I picked up my boy, balancing him on my hip as I walked slowly home.  I had heard that Yahweh, the great God of Israel, is a generous god with unfailing love for the lost and the poor.  Yet here we were, the widow, the orphan, and a stranger, clinging to life by our fingernails, preparing to eat our last bread before returning to our ancestors.  Maybe my neighbors were right.  Maybe the gods Baal and Asherah had cursed me.  Maybe I deserved what was surely coming in the days ahead.

By now, we were home.  I set my child down and pushed the door open.  He walked over to the great flour jar, taller than he was, and patted it with both hands.  “Lechem, AmaLechem?”  He sounded hopeful.

“Yes, my love, bread.” I answered.  I tied an apron on and pushed back my sleeves.  I crossed the floor and pried the heavy clay top off the amphora. 

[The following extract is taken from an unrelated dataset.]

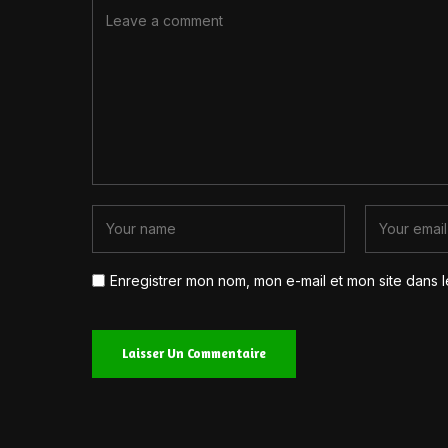
Enregistrer mon nom, mon e-mail et mon site dans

Below, my son was stamping his feet.  “Lechem, lechem, lechem!”

I was so shocked by what I saw within that I dropped the clay top.  It hit the hard earthen floor with a dull thud and split in two.  There, within the amphora, finely milled flour rose all the way to the top.  I plunged my hands in, and felt the silky dryness slipping through my fingers.

My son had moved to the oil jar.  Again, he placed his palms on the rounded sides.  He patted with his small hands and sang in a tattoo rhythm, “Shemen zayitShemen zayit!” (Olive oil! Olive oil!).

I pried off the top and gasped.  The oil jar was filled to the brim, the first pressing, fragrant, clear, and golden green.  A few bubbles rose to the top and rested on the surface, as if freshly filled.  My boy was laughing now, spinning with childish delight until he plopped down onto his bottom with a breathless thud.

I sat down next to my son, dizzy with hunger and mystery.  Perhaps Baal and Asherah had cursed me.  But Yahweh, the holy and almighty One of Israel, had blessed me.  In an instant, the certainty of our death had changed to the promise of life.  My heart felt funny, felt wild and free, felt like the cage that had bound it since the death of my husband had been sprung.  I put my hands to my head to stop the world from spinning.  As my son crawled into my lap, I laughed and cried until I felt empty and filled with a peace that I had not known since my husband’s death.

Perhaps it was the generosity of Yahweh that made me do it.  When God is so good, how can you keep it to yourself?  I picked up my son and went back to the city gate where we found the prophet dozing in the sun.  Crumbs from my little loaf dotted his beard.  A smear of oil had been wiped on the front of his tunic. 

I put down my boy and he nudged the prophet’s sandal with his little bare foot.  “Navi?”  I asked.

He opened an expectant eye.  “Call me Elijah.”

“Elijah, my son and I would like you to stay with us.  Will you come?”  The boy smiled.  He reached out one hand to the prophet and with the other pointed home.

The prophet rose and brushed the crumbs from his beard.  He balanced his staff against the city wall then reached down to pick up my son, who settled comfortably into his arms.  The Prophet Elijah smiled, “We thought you would never ask.”